U.N. Secretary General Ban Ki-moon has cited reports that perhaps 1,000 have died in Libya.

Secretary of State Hillary Rodham Clinton told Congress that the U.S. must lead an international response to the crisis, including expanding already tough financial and travel sanctions against Gadhafi, his family and confidants and possibly imposing a no-fly zone over Libya.

“In the years ahead, Libya could become a peaceful democracy, or it could face protracted civil war. The stakes are high,” she said.

Gadhafi’s regime has retaken at least two towns and threatened a third, while rebels repulsed attacks on three other key areas — Misrata to the east, Zawiya to the west, and the mountain town of Zintan to the south of the capital.

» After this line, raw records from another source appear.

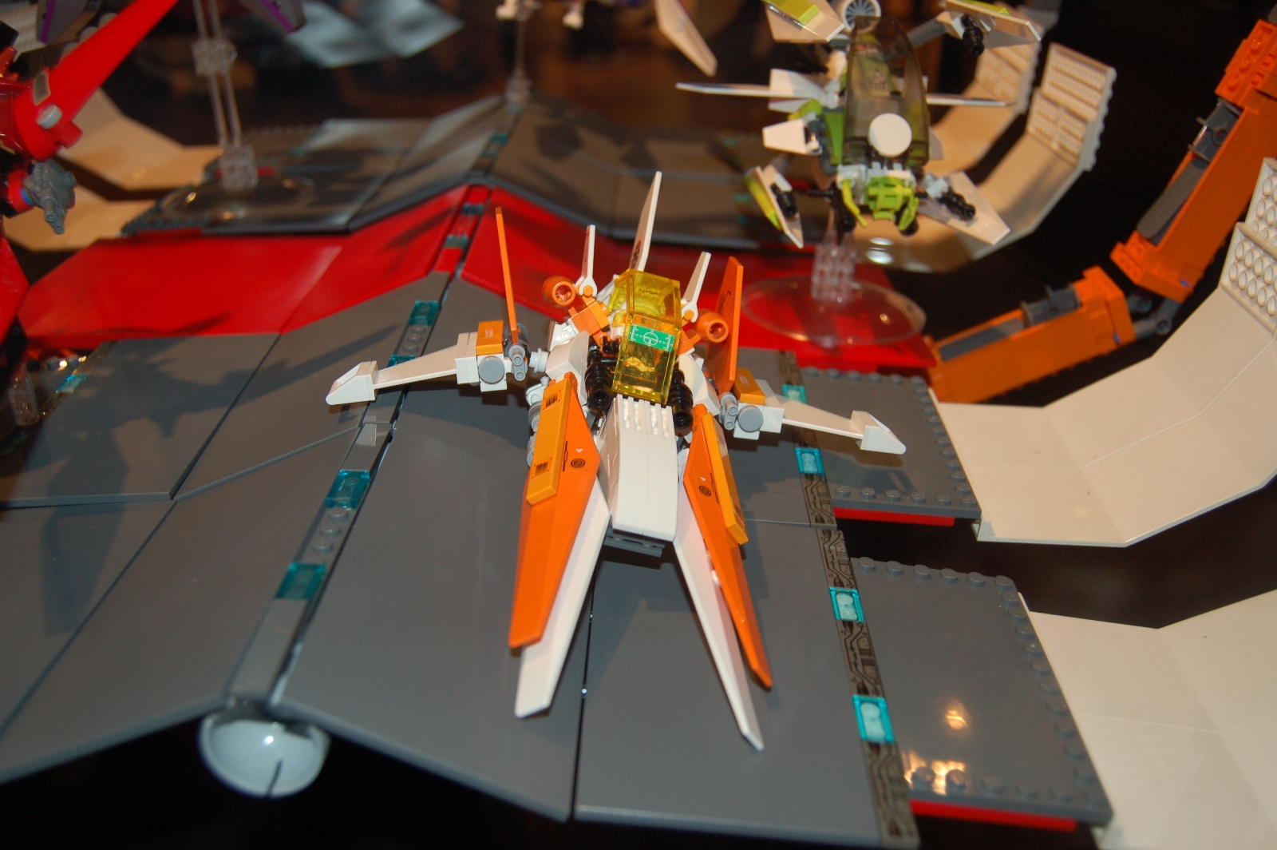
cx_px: 638
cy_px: 425
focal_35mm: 36
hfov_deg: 53.2
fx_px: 1276
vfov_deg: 36.8
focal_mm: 24
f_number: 4
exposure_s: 1/60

One of those retaken was the strategic mountain town of Gharyan, the largest in the Nafusa Mountains, which overlooks Tripoli, a resident said, speaking on condition of anonymity for fear of government retaliation. The town fell after dark Friday in a surprise attack, and the government troops detained officers who defected to the rebels and drew up lists of wanted protesters and started searching for them, the resident added.

Gadhafi supporters also have said they were in control of the city of Sabratha, west of Tripoli, which has seemed to go back and forth between the two camps in the past week.

But witnesses in Zawiya, 30 miles (50 kilometers) west of the capital, said rebels shouted “Allahu akbar (God is great) for our victory,” and carried an air force colonel who had just defected after six hours of overnight gunbattles failed to dislodge anti-Gadhafi forces who control the city.